Large Cap Commentary – March 2015

20 April 2015

In like a lion, out like a lamb.  The winter of 2015 was not overwhelming for those of us in the Midwest and because of that I believe most of us expected a steady progression into Spring.   However, March came along and people were forced to double check their calendars.  Sure enough, it was still winter.  The markets, however, have been very tame on a year-to-date basis.  The S&P 500® Index has risen all of 0.5%.  Not negative, which is a good thing, but hardly the 30%+ upward move we enjoyed in 2013, or the more ordinary 12% rise of last year.

Lately, we have been saying we believe the market is more fairly valued, with large companies priced around 16 times forward earnings estimates.  This year there have been two headwinds that have impacted the market, and in particular, large cap stocks.  First, is the rise of the dollar; second, is the collapse of the energy sector.  The dollar’s rise makes translation of foreign sales smaller –  a Euro of earnings isn’t worth as much in dollars as it was last year.  This affects companies with foreign business exposure and tends to impact larger companies (which do more business overseas) to a greater degree than smaller companies.

The collapse of oil prices and the depressant fallout on the energy sector directly impacts oil exploration and production companies as well as oil service companies.  Secondary impacts include industrial companies which provide heavy equipment for oil exploration and transport companies which move product, to name just two.  Suffice it to say, while lower gasoline prices benefit consumers, they do not come without other associated costs.

These two headwinds, the stronger dollar and weaker energy prices, have lowered expected earnings for the market as a whole, creating a less positive backdrop for investing.  In fact, the current environment is unlike one we have experienced for several years.  When we at Argent Capital invest in a company, one confirmation of our investment thesis is rising earnings estimates as companies report quarterly results.  Clearly, the current market is not passing this litmus test.

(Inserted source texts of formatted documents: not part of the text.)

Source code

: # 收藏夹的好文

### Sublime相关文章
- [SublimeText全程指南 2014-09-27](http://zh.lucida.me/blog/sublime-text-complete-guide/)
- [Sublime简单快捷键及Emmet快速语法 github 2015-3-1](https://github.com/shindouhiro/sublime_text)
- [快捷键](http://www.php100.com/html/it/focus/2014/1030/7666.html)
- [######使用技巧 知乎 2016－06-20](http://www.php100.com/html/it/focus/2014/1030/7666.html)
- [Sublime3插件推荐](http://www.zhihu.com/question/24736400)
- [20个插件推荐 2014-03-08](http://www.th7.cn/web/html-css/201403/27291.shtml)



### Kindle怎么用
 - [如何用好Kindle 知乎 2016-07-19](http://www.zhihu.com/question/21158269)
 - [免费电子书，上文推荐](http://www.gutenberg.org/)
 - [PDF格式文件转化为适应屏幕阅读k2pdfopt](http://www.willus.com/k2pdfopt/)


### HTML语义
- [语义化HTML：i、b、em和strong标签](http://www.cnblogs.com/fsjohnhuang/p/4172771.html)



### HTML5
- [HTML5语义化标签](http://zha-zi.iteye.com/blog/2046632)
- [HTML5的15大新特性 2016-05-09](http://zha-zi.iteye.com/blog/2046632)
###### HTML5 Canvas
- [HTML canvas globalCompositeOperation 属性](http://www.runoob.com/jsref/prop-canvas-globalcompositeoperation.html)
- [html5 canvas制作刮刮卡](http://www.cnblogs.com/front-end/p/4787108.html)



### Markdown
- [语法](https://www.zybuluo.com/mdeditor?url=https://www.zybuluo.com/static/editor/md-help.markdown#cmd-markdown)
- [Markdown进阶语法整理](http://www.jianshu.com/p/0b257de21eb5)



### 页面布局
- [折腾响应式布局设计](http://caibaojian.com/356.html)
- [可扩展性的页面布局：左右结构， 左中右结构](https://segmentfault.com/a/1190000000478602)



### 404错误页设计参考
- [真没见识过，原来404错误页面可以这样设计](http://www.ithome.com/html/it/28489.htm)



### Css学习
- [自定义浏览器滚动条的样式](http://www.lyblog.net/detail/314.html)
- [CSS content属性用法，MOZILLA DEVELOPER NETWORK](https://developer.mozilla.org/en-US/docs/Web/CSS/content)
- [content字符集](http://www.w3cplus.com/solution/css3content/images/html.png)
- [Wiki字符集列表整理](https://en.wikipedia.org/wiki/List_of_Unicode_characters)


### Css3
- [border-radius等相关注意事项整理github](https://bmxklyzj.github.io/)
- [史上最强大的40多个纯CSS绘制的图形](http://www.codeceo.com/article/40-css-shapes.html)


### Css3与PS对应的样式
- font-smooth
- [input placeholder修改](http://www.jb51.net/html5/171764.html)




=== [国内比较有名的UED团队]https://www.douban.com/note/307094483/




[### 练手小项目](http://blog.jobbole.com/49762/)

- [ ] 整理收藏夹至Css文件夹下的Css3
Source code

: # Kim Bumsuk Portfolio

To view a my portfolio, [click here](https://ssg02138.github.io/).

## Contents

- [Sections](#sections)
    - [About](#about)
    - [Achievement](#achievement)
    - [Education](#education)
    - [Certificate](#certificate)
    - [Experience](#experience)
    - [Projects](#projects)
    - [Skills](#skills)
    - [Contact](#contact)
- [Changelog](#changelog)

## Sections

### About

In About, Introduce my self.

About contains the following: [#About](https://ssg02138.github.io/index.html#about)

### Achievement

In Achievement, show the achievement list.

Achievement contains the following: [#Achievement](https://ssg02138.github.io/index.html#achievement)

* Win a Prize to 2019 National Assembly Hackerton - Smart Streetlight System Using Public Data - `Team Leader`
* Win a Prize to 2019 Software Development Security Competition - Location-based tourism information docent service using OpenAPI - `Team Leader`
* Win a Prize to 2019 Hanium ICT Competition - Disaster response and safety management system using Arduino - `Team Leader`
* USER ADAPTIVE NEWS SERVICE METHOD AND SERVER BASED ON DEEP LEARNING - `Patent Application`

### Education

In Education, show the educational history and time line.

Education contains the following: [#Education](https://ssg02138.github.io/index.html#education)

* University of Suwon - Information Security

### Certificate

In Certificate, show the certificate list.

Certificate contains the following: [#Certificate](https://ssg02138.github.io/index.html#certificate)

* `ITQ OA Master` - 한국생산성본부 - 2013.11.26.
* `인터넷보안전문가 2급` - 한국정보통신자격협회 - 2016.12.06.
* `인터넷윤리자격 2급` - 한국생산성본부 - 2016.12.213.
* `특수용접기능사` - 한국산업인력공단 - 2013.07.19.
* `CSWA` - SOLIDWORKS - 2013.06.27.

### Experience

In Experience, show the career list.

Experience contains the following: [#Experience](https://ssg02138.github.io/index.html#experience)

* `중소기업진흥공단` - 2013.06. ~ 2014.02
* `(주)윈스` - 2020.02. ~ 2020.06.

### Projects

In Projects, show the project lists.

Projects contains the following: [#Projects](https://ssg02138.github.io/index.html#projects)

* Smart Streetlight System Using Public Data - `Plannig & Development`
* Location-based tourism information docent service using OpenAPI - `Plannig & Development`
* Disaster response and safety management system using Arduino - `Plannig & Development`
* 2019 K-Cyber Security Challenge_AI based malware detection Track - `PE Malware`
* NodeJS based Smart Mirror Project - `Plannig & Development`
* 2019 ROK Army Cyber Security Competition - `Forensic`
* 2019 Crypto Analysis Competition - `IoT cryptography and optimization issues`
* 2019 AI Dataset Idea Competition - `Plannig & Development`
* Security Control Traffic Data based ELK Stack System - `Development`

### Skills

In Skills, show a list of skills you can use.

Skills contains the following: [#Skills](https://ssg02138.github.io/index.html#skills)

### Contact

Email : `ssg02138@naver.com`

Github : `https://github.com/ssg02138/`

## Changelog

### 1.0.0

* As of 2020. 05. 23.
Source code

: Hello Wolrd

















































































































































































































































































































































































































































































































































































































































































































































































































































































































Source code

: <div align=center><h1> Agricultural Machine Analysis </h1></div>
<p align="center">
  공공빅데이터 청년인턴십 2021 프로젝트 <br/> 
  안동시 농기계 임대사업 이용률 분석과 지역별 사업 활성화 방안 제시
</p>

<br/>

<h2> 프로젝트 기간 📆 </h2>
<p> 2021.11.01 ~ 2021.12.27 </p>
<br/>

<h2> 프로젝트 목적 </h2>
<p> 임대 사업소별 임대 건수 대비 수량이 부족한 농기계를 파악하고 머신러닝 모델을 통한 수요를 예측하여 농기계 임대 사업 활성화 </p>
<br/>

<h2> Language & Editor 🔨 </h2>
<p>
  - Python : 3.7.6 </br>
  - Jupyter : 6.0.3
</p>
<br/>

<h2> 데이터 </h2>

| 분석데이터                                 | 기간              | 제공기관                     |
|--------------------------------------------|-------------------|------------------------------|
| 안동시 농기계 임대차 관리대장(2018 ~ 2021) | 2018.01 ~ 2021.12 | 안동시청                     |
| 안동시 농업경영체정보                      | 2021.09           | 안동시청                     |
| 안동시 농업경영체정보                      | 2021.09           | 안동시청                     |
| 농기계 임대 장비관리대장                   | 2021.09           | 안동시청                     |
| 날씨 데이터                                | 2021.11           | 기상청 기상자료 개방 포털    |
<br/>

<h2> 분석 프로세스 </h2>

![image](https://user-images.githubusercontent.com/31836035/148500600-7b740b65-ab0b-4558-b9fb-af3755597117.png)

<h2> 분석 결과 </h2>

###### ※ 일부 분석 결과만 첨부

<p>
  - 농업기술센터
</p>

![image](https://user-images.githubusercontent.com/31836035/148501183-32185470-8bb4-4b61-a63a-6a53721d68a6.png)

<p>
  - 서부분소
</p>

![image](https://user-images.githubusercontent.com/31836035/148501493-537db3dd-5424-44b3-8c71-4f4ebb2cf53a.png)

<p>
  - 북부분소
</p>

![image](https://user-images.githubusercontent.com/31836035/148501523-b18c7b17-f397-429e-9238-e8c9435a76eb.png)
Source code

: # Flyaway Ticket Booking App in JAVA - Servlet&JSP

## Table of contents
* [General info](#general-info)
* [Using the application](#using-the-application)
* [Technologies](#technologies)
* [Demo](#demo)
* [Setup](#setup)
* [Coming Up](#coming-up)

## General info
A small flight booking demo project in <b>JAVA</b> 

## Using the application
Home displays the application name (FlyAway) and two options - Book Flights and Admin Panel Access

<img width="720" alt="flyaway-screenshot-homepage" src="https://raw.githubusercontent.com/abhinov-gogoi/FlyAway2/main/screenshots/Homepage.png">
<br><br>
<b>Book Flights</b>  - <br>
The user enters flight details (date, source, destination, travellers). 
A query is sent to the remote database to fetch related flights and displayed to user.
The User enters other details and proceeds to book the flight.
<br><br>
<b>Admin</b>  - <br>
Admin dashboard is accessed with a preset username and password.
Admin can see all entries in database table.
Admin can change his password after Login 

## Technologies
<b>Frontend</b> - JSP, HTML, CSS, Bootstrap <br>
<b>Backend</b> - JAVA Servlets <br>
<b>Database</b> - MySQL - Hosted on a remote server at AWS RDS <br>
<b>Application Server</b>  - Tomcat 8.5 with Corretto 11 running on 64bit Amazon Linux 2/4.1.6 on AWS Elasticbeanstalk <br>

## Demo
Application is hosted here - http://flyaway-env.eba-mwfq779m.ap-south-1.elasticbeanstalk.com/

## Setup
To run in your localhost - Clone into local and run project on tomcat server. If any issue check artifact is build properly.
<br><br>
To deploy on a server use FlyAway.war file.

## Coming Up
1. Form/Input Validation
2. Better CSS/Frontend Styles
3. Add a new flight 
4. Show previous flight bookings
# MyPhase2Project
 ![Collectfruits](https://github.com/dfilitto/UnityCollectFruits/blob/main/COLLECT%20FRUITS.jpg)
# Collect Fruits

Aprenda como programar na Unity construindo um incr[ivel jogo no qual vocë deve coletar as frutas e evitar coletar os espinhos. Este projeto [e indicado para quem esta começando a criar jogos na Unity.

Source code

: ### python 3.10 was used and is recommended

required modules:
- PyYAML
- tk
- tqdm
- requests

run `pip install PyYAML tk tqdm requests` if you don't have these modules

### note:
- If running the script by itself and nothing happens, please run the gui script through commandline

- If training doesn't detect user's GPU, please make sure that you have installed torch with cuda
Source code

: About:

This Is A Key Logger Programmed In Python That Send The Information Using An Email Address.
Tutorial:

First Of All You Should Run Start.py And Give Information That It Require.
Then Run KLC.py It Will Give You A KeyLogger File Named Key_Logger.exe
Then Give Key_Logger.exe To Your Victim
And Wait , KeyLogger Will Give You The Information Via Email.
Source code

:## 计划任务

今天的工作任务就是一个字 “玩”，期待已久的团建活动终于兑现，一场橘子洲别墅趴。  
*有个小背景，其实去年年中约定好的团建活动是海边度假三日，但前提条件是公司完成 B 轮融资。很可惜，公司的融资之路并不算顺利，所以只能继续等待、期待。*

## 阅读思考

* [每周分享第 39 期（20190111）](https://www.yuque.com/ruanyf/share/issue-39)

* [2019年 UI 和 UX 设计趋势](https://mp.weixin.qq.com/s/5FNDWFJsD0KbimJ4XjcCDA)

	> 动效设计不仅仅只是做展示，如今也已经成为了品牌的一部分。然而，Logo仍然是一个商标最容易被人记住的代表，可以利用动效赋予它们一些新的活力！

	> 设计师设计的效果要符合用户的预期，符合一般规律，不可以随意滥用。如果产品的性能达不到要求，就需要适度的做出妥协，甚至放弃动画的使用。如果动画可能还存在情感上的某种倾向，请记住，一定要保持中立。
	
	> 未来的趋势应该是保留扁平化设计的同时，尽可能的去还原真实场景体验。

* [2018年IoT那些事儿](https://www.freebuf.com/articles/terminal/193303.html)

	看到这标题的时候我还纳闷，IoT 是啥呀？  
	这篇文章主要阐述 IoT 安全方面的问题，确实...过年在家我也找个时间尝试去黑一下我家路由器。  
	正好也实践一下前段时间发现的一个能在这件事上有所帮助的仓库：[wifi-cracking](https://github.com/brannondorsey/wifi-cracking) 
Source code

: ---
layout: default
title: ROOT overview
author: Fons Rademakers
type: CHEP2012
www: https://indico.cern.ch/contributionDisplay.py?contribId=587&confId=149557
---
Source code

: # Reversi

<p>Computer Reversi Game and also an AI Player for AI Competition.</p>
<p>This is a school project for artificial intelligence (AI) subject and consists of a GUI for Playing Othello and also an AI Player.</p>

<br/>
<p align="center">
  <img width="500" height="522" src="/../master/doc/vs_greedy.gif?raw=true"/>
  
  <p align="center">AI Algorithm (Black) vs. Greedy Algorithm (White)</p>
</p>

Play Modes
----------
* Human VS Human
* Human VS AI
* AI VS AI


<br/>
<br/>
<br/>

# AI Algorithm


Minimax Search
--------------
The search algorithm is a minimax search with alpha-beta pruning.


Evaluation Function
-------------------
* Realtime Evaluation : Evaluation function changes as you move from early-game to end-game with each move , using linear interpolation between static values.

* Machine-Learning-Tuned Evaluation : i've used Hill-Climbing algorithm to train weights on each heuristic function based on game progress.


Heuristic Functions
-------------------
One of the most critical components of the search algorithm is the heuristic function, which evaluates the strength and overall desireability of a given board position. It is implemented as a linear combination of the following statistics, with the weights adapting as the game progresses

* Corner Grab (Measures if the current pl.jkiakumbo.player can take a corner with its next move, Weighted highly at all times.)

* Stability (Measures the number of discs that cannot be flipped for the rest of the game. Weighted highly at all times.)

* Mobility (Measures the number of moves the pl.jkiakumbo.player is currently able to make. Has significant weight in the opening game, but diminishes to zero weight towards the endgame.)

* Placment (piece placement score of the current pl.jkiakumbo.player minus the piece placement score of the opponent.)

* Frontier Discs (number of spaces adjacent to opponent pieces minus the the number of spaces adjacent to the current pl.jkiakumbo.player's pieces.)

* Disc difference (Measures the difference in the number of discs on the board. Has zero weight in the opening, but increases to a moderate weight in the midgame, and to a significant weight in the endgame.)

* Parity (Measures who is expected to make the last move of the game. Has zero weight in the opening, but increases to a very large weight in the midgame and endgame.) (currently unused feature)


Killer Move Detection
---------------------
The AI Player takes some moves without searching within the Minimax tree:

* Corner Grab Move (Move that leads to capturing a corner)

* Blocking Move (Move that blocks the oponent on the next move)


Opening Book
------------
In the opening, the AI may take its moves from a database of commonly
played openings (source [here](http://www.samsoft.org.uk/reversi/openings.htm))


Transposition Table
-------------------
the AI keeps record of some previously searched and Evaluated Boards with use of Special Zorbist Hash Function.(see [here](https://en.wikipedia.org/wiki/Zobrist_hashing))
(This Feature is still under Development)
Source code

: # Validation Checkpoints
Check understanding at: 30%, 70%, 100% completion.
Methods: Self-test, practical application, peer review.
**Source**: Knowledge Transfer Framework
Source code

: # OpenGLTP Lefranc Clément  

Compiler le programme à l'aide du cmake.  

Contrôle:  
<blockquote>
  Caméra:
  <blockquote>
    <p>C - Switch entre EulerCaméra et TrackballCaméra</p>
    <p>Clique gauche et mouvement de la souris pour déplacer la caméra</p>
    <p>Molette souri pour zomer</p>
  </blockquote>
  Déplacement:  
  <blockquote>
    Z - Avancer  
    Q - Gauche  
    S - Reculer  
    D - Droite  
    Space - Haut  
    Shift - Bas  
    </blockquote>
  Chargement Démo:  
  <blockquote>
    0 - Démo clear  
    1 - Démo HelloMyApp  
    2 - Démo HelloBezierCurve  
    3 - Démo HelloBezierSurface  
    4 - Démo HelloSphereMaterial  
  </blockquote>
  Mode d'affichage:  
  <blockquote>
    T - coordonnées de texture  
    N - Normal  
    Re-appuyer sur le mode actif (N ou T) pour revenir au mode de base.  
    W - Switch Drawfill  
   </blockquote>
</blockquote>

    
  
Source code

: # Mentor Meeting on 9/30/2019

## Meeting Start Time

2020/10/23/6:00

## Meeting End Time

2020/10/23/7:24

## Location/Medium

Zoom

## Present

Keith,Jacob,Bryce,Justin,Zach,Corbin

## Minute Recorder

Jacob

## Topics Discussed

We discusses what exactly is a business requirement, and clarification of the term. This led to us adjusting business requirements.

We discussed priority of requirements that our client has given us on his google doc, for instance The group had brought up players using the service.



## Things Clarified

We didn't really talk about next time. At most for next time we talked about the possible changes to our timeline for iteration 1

While it is fair to say that this environment is more difficult for investing as a whole, it is not necessarily more difficult for us at Argent.  Remember, our strategy of selectivity produces a relatively concentrated portfolio of 30 – 35 stocks.  While the majority of earnings estimates of stocks in the S&P 500 may be falling, that does not mean all stocks are experiencing the same trend.  Our job at Argent is to find those few, unique companies that have firm-specific drivers of growth and profits to give these companies an inherent advantage over the average stock.   This adherence to process serves us well in all market environments.  In the first quarter of 2015, our portfolio returned 5.59% (gross of fees) compared to 0.95% for the S&P 500.  More importantly, while we always know things can change, our longer-term performance is also very favorable.

As always, we appreciate your interest in Argent Capital Management.


Ken Crawford

Senior Portfolio Manager

 

Views expressed herein represent the opinion of the portfolio manager as of the date above and are subject to change.  Past performance is no guarantee of future results.